The case then proceeded to trial on the same date. Petitioner moved for individual voir dire of the jury panel out of the presence of the remainder of the panel. The motion was denied. During the group voir dire of the jury panel nine prospective jurors recognized petitioner's name. At the end of the voir dire, petitioner unsuccessfully moved for additional peremptory challenges in order to strike the jury panel members who had heard his name. Petitioner next filed a motion to quash the entire jury panel on the basis that they had been improperly qualified. The motion was denied. Petitioner then filed a second motion for change of venue but to no avail; again the motion was denied. The State then put on its evidence against petitioner, and he was found guilty of count two of the indictment, the unlawful sale or gift of marijuana, based upon the testimony of a police undercover agent. Thereafter, at the hearing on punishment the jury, upon presentation of evidence that he had been convicted previously of auto theft and that he had a bad reputation in the community, retired to the jury room and deliberated 37 minutes, returning to assess petitioner's punishment at thirty years confinement in the state penitentiary. Petitioner filed a motion for new trial, and a hearing was held on this motion. At this hearing the Houston Mayor and Chief of Police briefly testified that they had not conspired against petitioner. However, they were not permitted to testify, after the State objected, as to the publicity surrounding the TSU riot and its impact on the community.

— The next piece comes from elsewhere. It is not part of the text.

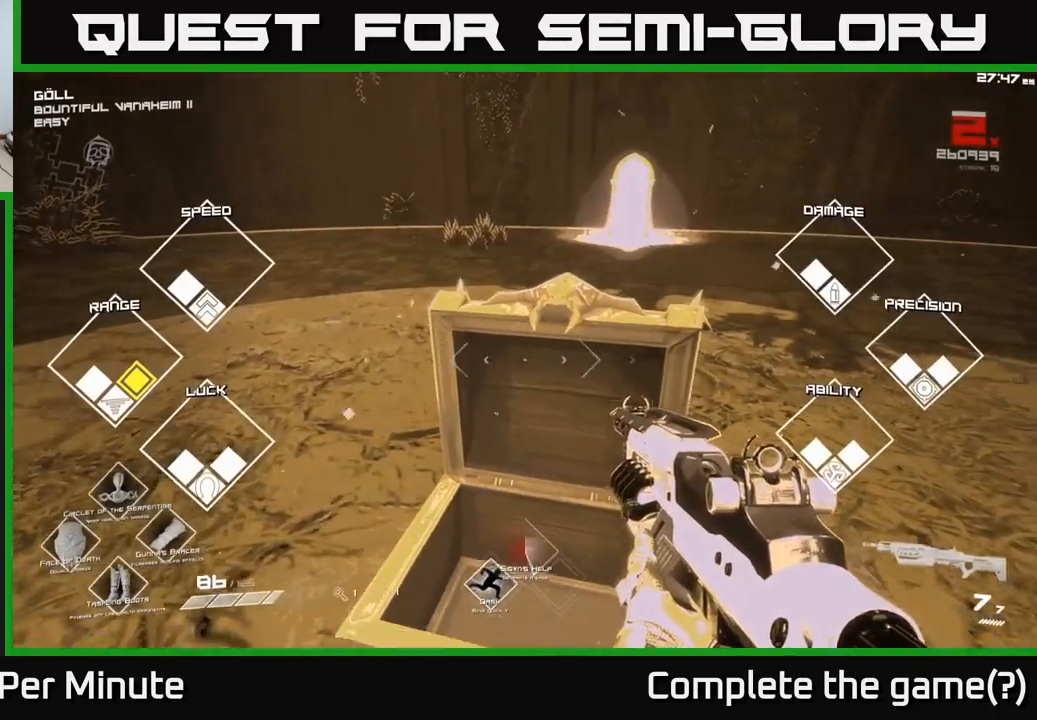
{"buttons": [], "left_stick": "down-left", "right_stick": "left", "events": [[50, "right_stick", "left"], [67, "left_stick", "right"], [117, "left_stick", "up-right"], [283, "left_stick", "center"], [350, "left_stick", "down-left"]]}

It is obvious that petitioner received extensive news coverage from his various racially oriented activities for some time prior to trial. In fact, it is evident from the exhibits contained in the state court record that petitioner's name appeared either in one or the other of the two major Houston newspapers 44 times during an 18 month period prior to trial. It also appears that a number of these newsworthy items were reported by the radio and television media. In this connection it is beneficial here to expand upon some of petitioner's activities in the news as they were described at the evidentiary hearing. In April of 1968, petitioner solidified his unfavorable image as a black militant at a memorial service held in a local park for Martin Luther King which was attended by the Houston Mayor and which received broad news media coverage. Also in April petitioner appeared as a member of a panel on a local educational television program and created a most adverse impression of himself, as a participant, abruptly leaving the program at one point only to return after the entreaties of other panelists. In June of 1968, petitioner was arrested for disturbing the peace while engaged in further racial disturbances. In July of 1968 petitioner appeared before Houston City Council alleging that he and his wife had been mistreated by Houston police officers. As a consequence of these events petitioner continued to receive frequent...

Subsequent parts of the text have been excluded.